Tuesday 10 January 2012

It’s not market failure; it’s not a market



The debate on executive pay became more intense in the UK last weekend, with politicians of all hues arguing that it is too high and needs to be contained.  In an interview, Prime Minister David Cameron told the BBC that there had been a "market failure", with some bosses getting huge rises despite firms not improving their performance.

I won’t argue with the comment that many executives receive too much pay.  I won’t argue with the statement that the pay is apparently increasing regardless of performance (although I would refer you to Manifest’s blog which gives some numbers on this).  My position in this article is that it’s not a market failure, because there is no real ‘market’ in top executives.

I’ve been saying this for a while. I first pointed it out in my PhD, in which I interviewed members of remuneration committees, executives and advisors.  I went on to write it in academic articles such as The Platonic Remuneration Committee.  But on the basis that few people will have the time or inclination to read any of that, I set out some thoughts below.

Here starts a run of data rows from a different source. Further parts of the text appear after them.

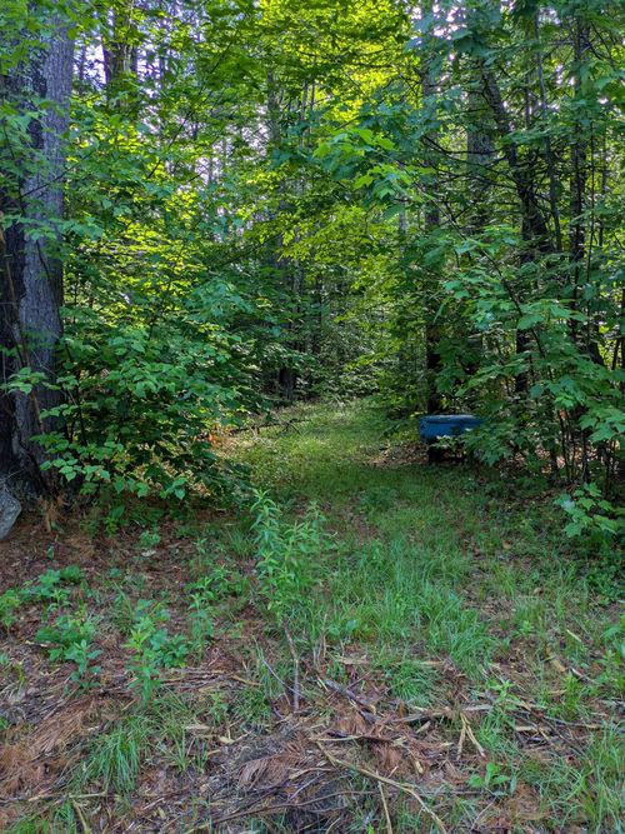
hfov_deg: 54.9
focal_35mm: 25
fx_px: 602
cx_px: 312
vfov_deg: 69.4
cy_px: 417
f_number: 1.89
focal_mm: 5.43
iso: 63
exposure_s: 1/100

1.      The UK Corporate Governance Code does not require that pay be benchmarked against a market.  It says, more subtly, that committees should “judge where to position their company relative to other companies”. The word ‘market’ is not mentioned, and so the debate really centres around defining appropriate comparators.

Each company selects its own comparators (generally, research suggests, from companies where pay is high).  Therefore, each company sees a different ‘market’.  It could be argued that what is being benchmarked is not a market but instead a sampling population: companies define their market as a limited population of elite salaries, sampled 100%.  (Not surprisingly, nobody ever says that – the term ‘market’ carries a lot more legitimacy than ‘sample of elites’!)

2.      Even if companies attempt to define their market, data become anomalous because companies cannot benchmark like against like.  In my ‘Platonic’ paper I give the example of a utility that unintentionally ended up benchmarking against high tech companies through a hidden chain of comparators.

3.      Individual executives are not fungible.  They have different qualifications, talents, backgrounds and reputations. These human capital attributes mean that any ‘market-determined’ price may need to be tailored to individual circumstances.  Companies too vary widely - two organisations are not similar just because they have the same turnover or market capitalisation.  Simple benchmarks ignore pay that has been awarded for individual skills or circumstances. 

4.      Executive pay will increase for three reasons:  pay inflation, new entrants to jobs; and merit awards for individuals progressing in their roles.  Lumping all pay rises together without differentiating their cause gives a distorted view of the ‘market’ rise, which should just be that inflationary element.

In summary, executive pay is not a market in the generally-accepted sense. When economists speak of markets they assume a competitive market in which prices settle at the intersect of supply and demand curves to arrive at a market-clearing price. The goods being traded are identical, or at least closely similar. If a merchant sets his prices at a premium to the market-clearing price he will find that there are few buyers; likewise, setting below-equilibrium prices should increase the demand for his goods.  That isn’t in any way what we have in executive pay.

Putting it another way, the ‘market’ surveys on which we rely do not themselves represent a price at which individuals could, to put it crudely, be acquired. They represent the prices currently being paid to other elite individuals. They are not an ‘offer for sale’ and will never be tested as such. The market data reflect what others are reporting as earnings, not what a market-clearing price would be. For example, if the median rate for CEOs in a certain sector were £300,000 one could probably find a qualified individual who would take the job for, say, his reserve price of £200,000. Paying the median gives that individual a surplus of £100,000. Put in terms of the UK Governance Code, the money is certainly sufficient to “attract and retain”, but it fails on the criterion of “not excessive”. Indeed, taking this analysis a stage further, we can see that individuals who see their worth as being higher than the median get paid as such, but others get paid at the median, rarely below it. Thus, the median is an inadequate proxy for the true market-clearing rate.

Does it matter that we refer to executive pay as a ‘market’?  Yes, I think it does.  We should not say that the market has failed, because it conveys the wrong impression - the market does not exist.  Trying to correct that ‘market’ is perhaps a waste of time, and other approaches may be more useful.  We need a radical approach to executive pay, and re-defining and clarifying our terms might help us to start to achieve this.